If anyone asked me to describe my week using three words, I’d use ‘exciting, tiring, loud’, because that is exactly what it was. For me, personally, it was not the death-defying week we so often see on the television, and I enjoyed myself all the same. My advice to future Freshers is as follows:
- Down it, fresher! Get involved as much as you can, join loads of societies and don’t forget all the freebies during Fresher’s Fair! (Although I must admit the measly slice of Domino’s pizza was a little disappointing!)
- Try not to be too protective over your food/belongings. You will be living with these people for a year, so best not to start a food war too early. You should also consider labelling your stuff if you’re worried that someone might take it.
- Don’t expect too much. Or too little.
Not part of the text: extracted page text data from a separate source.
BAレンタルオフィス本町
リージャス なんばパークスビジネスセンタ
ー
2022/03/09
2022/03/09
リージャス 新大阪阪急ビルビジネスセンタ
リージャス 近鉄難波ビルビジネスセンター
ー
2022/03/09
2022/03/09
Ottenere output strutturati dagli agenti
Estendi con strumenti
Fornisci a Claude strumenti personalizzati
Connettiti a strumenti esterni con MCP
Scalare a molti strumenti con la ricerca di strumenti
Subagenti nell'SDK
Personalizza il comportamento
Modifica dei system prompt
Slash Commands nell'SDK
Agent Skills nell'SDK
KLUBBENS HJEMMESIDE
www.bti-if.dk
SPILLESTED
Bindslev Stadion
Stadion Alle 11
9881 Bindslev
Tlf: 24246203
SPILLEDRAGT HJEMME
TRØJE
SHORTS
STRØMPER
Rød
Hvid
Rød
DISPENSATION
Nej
Come into Lancaster with an open mind (and wallet), and do not forget that Freshers’ Week is a time of excitement and fun before all the hard work starts. As much as you might dislike it, you’ll miss it once it’s over!
Freshers’ Week was both expected and unexpected. I was expecting the large amounts of alcohol, the cacophonous sounds of drunken laughter and the sight of people falling over, and I was expecting the busy clubs, the queues and the drunken taxi rides home. But it was also more than I expected; I did not expect to start territorial wars over food, to stand outside the door of a roommate who you knew was inside there but had seemingly never stepped foot into the corridor, and I definitely did not expect to be ill for any other reason than copious amounts alcohol. However, after all the chaos, I can admit that I did enjoy Freshers’ Week but was somewhat glad when it was over, as it finally guaranteed me some good old sleep.